O Tribunal de Justiça do Tocantins (TJTO) apontou a existência de “indevido tumulto processual” e determinou que os recursos apresentados pelo prefeito de Tocantinópolis, Fabion Gomes de Sousa, pelo ex-prefeito Paulo Gomes de Souza e pelo Tocantinópolis Esporte Clube (TEC) sejam analisados de forma conjunta pelo órgão colegiado da Corte.

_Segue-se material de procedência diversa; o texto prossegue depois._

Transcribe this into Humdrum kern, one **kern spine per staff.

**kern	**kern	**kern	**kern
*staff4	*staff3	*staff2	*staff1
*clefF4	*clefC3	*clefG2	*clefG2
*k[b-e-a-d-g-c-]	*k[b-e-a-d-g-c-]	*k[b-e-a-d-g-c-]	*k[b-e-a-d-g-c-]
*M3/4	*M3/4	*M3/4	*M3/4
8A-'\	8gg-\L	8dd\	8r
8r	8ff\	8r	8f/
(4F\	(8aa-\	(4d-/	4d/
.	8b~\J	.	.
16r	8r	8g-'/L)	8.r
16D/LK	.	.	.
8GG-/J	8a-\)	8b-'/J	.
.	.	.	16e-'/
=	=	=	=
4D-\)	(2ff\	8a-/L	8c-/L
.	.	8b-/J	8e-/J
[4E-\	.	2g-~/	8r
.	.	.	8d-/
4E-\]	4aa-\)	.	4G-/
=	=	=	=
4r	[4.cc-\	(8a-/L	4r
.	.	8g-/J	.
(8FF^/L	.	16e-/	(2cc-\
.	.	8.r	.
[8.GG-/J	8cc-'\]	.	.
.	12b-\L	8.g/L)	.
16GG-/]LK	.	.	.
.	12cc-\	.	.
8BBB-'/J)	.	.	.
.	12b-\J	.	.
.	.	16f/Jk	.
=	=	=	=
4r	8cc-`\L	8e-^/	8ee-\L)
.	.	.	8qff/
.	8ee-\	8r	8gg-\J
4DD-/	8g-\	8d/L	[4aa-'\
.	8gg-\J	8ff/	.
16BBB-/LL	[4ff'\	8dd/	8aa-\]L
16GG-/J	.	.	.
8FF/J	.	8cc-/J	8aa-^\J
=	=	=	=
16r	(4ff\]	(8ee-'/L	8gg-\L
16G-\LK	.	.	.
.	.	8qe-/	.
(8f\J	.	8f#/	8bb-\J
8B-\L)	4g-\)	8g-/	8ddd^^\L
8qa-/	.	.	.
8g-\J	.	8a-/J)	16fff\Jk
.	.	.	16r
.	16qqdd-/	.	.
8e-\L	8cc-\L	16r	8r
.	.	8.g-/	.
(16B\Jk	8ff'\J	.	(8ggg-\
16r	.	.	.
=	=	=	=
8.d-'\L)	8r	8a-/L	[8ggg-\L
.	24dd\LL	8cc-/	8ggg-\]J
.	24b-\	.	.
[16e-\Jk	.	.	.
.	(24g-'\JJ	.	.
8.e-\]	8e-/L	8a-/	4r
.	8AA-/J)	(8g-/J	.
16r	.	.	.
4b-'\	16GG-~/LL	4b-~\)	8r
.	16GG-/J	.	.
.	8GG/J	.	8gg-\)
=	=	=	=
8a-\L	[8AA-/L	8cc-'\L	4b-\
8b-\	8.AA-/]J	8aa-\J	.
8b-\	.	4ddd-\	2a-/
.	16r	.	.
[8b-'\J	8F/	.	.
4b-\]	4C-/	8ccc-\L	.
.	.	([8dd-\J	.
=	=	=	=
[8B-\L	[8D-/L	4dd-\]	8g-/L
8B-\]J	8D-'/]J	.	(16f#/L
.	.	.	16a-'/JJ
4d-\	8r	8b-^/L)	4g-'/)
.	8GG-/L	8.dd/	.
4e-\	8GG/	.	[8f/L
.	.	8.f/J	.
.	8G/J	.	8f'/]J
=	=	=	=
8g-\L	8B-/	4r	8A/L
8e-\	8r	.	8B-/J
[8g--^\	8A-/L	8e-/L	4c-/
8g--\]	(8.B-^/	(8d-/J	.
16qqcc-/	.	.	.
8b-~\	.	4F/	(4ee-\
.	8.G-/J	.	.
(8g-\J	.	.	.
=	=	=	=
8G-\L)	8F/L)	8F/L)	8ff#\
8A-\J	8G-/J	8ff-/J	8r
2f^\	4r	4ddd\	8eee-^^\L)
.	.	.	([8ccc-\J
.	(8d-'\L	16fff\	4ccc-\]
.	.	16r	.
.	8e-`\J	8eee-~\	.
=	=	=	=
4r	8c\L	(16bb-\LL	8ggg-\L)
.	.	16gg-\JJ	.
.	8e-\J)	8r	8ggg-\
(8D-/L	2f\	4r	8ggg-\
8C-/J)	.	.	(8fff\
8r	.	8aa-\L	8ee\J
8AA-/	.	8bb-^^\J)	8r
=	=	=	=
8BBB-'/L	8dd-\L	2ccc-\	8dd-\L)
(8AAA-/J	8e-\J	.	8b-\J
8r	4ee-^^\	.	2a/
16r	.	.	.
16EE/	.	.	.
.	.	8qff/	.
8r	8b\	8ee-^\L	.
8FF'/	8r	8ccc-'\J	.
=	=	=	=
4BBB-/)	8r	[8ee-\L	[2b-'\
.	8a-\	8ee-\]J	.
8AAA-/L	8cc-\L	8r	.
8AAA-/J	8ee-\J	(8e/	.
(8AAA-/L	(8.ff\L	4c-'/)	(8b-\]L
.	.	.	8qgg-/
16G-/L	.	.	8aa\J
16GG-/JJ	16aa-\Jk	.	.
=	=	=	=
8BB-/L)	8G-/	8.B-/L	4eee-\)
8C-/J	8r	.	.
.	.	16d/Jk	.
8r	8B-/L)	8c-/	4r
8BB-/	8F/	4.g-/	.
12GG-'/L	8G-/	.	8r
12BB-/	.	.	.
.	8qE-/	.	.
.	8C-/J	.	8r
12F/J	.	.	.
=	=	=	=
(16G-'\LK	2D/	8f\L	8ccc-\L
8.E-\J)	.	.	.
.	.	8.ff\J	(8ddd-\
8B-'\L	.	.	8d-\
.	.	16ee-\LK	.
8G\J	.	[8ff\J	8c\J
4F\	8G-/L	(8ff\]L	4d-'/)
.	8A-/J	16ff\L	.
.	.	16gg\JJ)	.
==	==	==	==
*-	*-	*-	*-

A decisão, assinada pelo desembargador Nelson Coelho Filho, não altera as medidas cautelares patrimoniais já impostas no processo, que envolvem restrições até o limite de R$ 5.141.154,17 na ação de improbidade administrativa que apura supostos repasses irregulares do município ao clube entre 2009 e 2021.
As restrições patrimoniais incluem a indisponibilidade de bens imóveis, contas bancárias e outros ativos financeiros dos investigados, além da ordem que impede novos repasses do município ao Tocantinópolis Esporte Clube enquanto o processo tramita.
Após decisão liminar anterior do Tribunal que restabeleceu essas medidas, Fabion Gomes, Paulo Gomes e o Tocantinópolis Esporte Clube passaram a apresentar recursos e petições buscando reverter ou flexibilizar as restrições.
Ao analisar o andamento do processo, o desembargador afirmou que a apresentação sucessiva de petições pelas partes gerou “indevido tumulto processual”.
Segundo o relator, diversos requerimentos foram protocolados sob nomenclaturas diferentes, mas discutiam essencialmente os mesmos pontos já submetidos ao Tribunal por meio dos agravos internos, especialmente pedidos relacionados ao desbloqueio de bens, à extensão das restrições patrimoniais e à revisão da proporcionalidade das medidas.
Para o magistrado, as manifestações tentavam provocar novos pronunciamentos monocráticos sobre questões que já deveriam ser apreciadas pelo colegiado, comprometendo a racionalidade procedimental e a coerência da prestação jurisdicional.
Apesar disso, a decisão não analisou o mérito dos pedidos de desbloqueio.